Write out the material below word for word, leaving out the pictures.

———

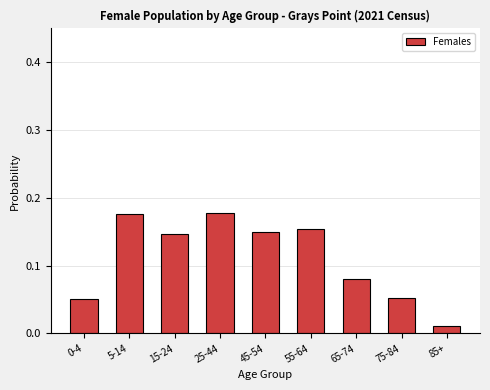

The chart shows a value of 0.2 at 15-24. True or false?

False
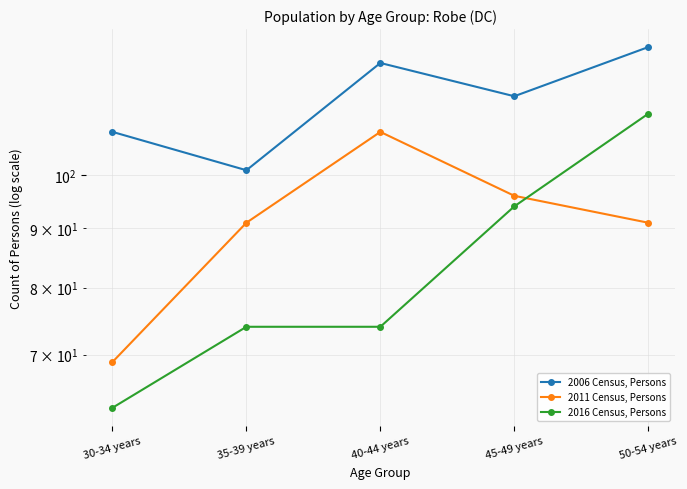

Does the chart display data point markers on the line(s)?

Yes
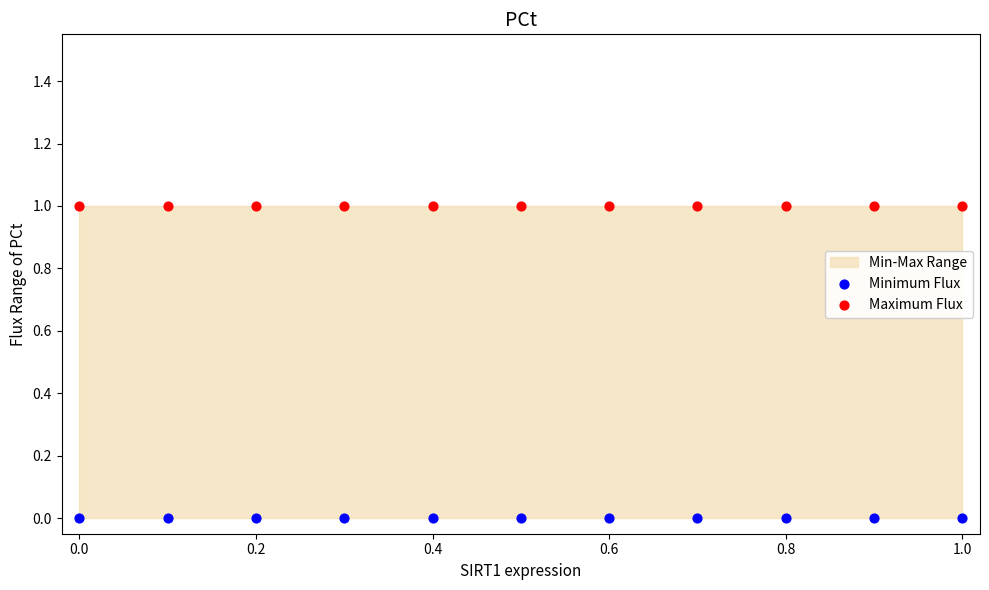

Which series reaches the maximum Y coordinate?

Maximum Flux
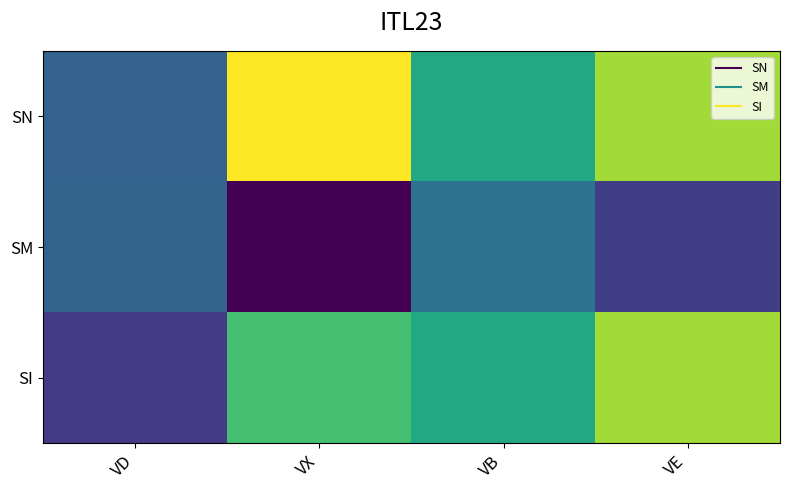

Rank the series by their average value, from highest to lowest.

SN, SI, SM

———

RESPONSE TO THIS TASK -
The chart shows a value of 0.2 at 15-24. True or false?

False

Does the chart display data point markers on the line(s)?

Yes

Which series reaches the maximum Y coordinate?

Maximum Flux

Rank the series by their average value, from highest to lowest.

SN, SI, SM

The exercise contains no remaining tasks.